Emmanuel Wells

Personal information
- Born: 20 October 1997 (age 28)

Sport
- Sport: Athletics
- Event: Sprinting

Achievements and titles
- Personal best(s): 60m: 6.48 (Spokane, 2024) 100m: 10.26 (Tucson, 2019) 200m: 20.88 (Tucson, 2019)

= Emmanuel Wells =

American sprinter (born 1997)

Emmanuel Wells (born 20 October 1997) is an American sprinter. He finished third at the 2025 USA Indoor Track and Field Championships over 60 metres.

==Early life==
He is from Seattle, he attended Rainier Beach High School, Central Arizona College and Washington State University.

==Career==
Competing for the Washington State Cougars in the Pac-12 Conference Track and Field Championships in Tucson, Arizona in 2019, Wells placed third in the 100 metres with a time of 10.26 seconds and fourth in the 200 metres with a time of 20.88 seconds. in 2020 he won the Pac-12 60m Conference Championship By 2021, he was the program-record holder over 60 metres.

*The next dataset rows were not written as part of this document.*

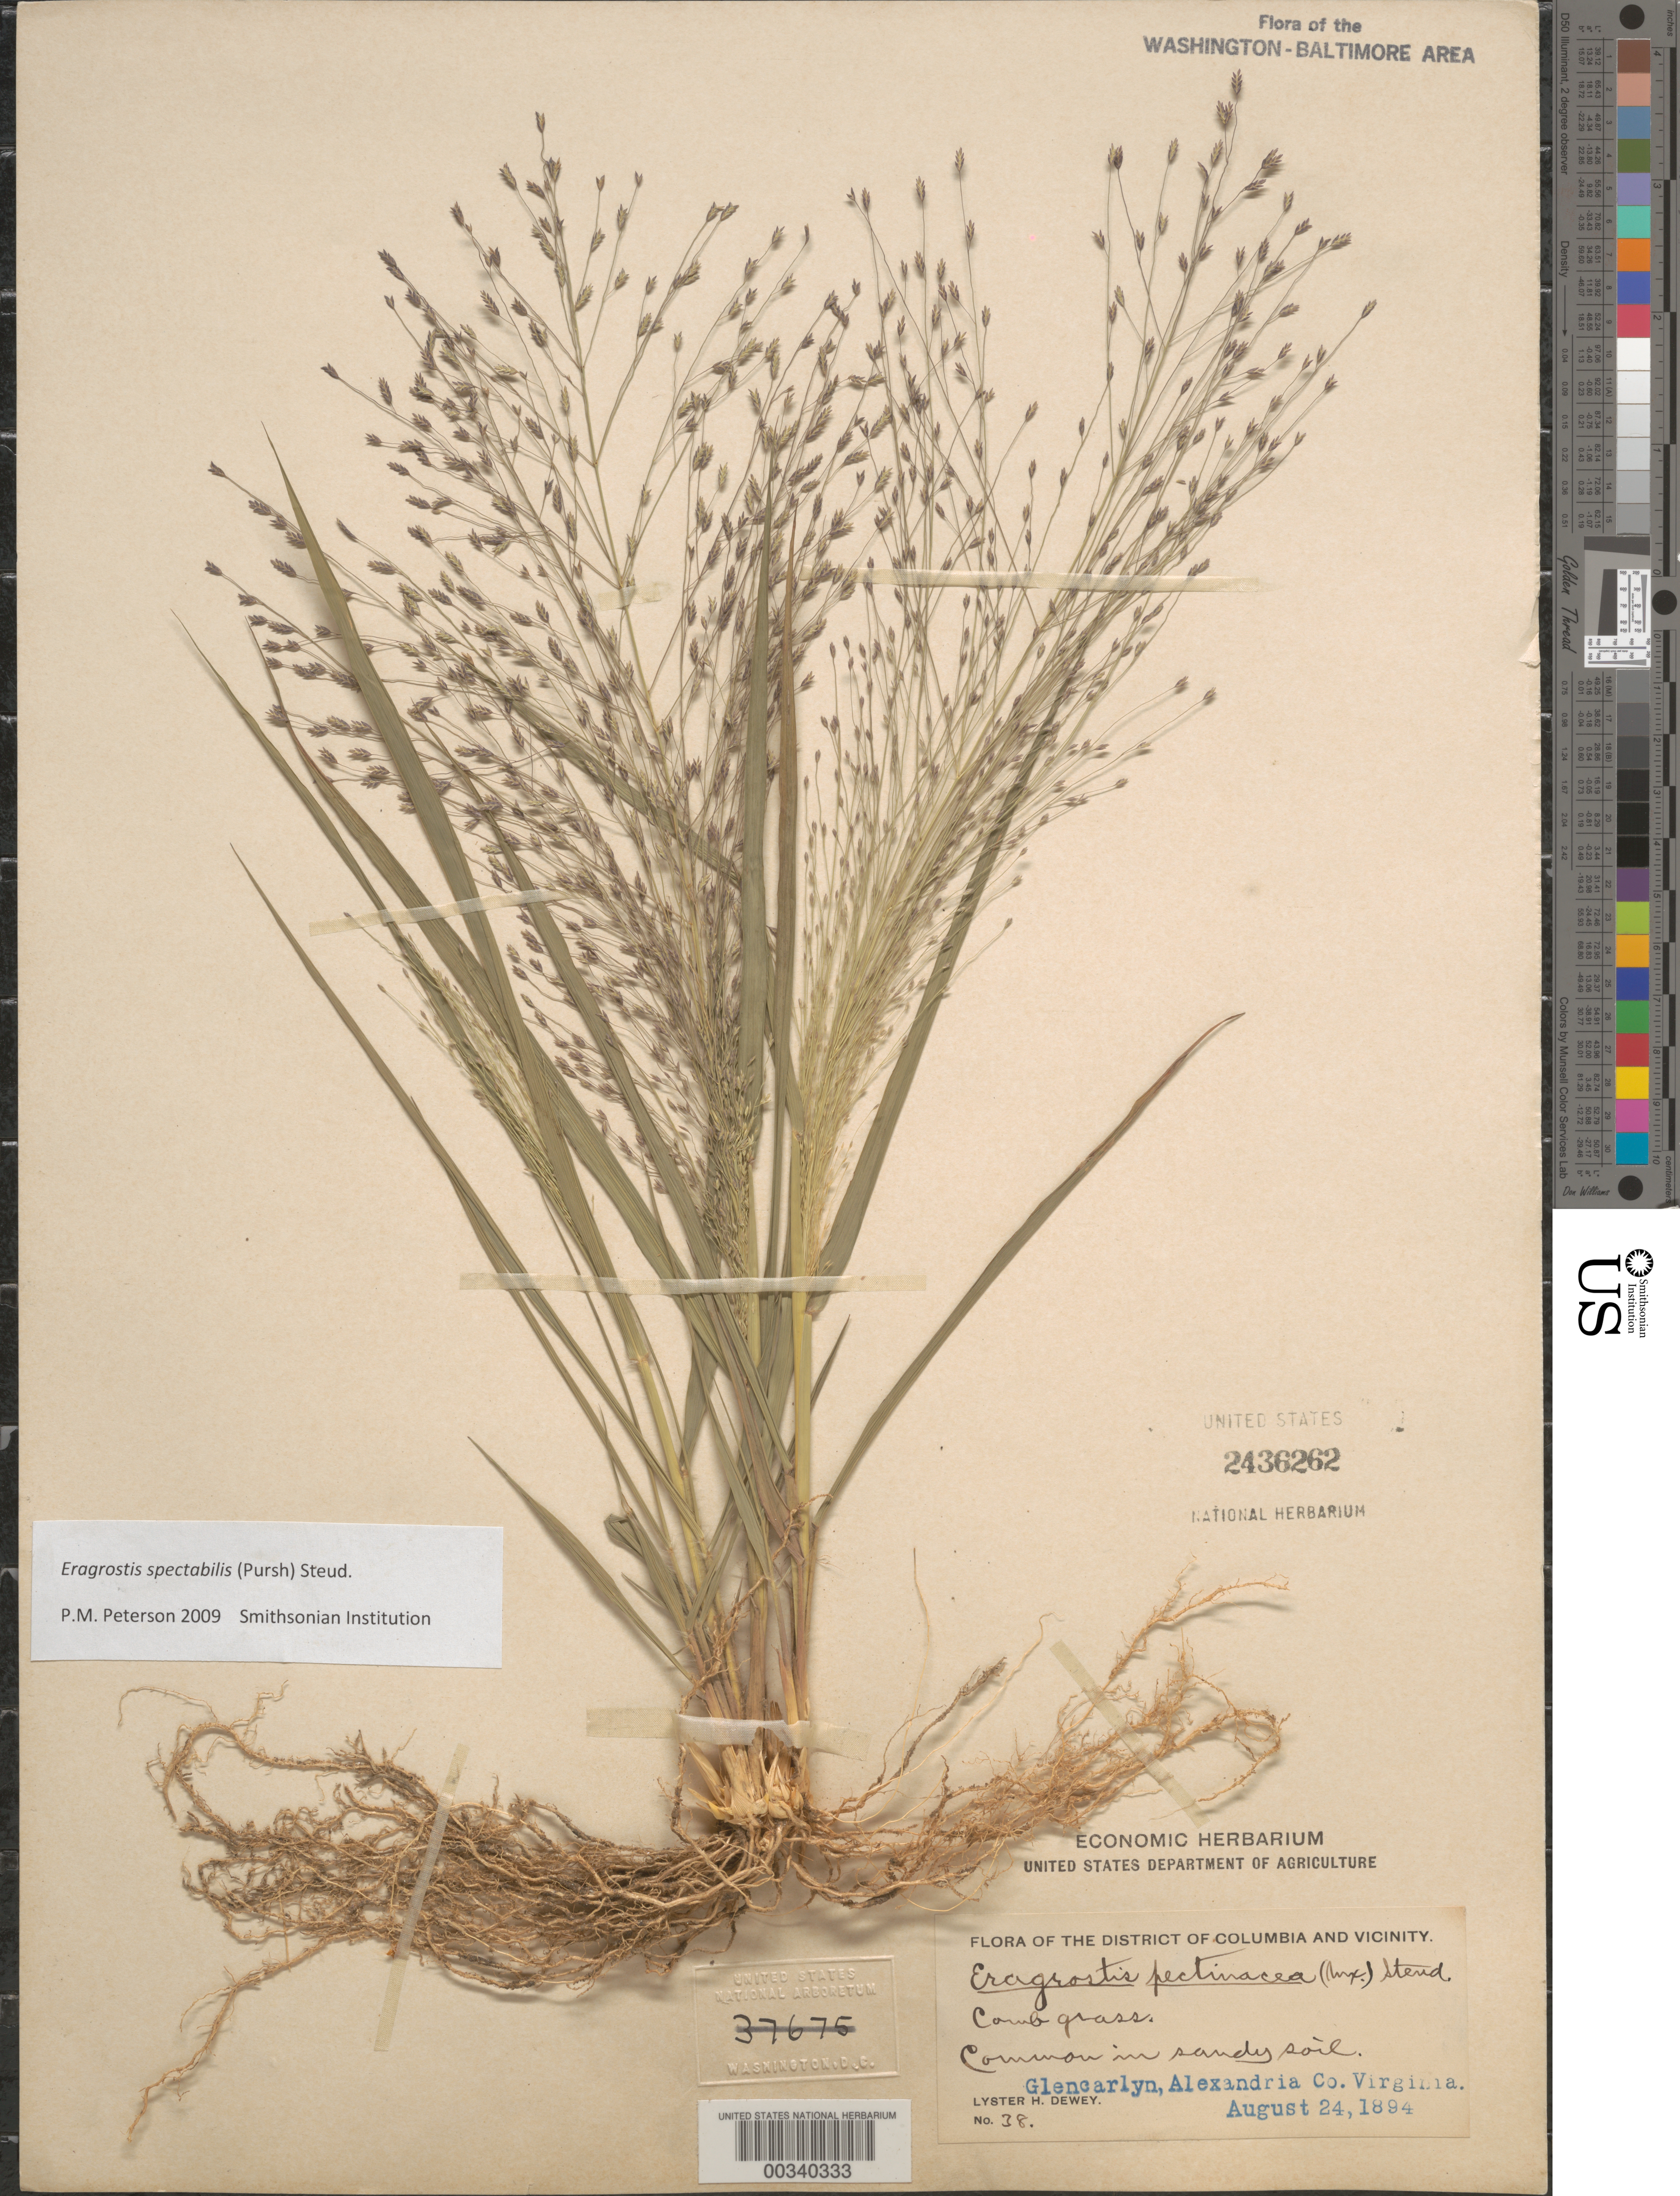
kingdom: Plantae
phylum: Tracheophyta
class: Liliopsida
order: Poales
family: Poaceae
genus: Eragrostis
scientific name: Eragrostis spectabilis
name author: (Pursh) Steud.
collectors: L. H. Dewey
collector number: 38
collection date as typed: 24 Aug 1894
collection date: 1894-08-24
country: United States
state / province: Virginia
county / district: Arlington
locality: Glencarlyn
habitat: In sandy soil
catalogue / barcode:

He finished fourth at the 2024 USA Indoor National Track and Field Championships in New Mexico. Third at the 2025 USA Indoor Track and Field Championships in New York, running 6.48 seconds in the 60 metres, He was selected for the 2025 World Athletics Indoor Championships in Nanjing, China, in March 2025.

Wells was also a finalist in the 60 metres at the 2026 USA Indoor Track and Field Championships in New York.

==Personal life==
Nicknamed "RayRay", in October 2020 when video of him from training emerged, and went viral, of him cleanly clearing a 61-inch hurdle (155 centimetres), with a bunny hop, in his socks. Wells later worked as a high school track coach at Kennedy Catholic in Washington.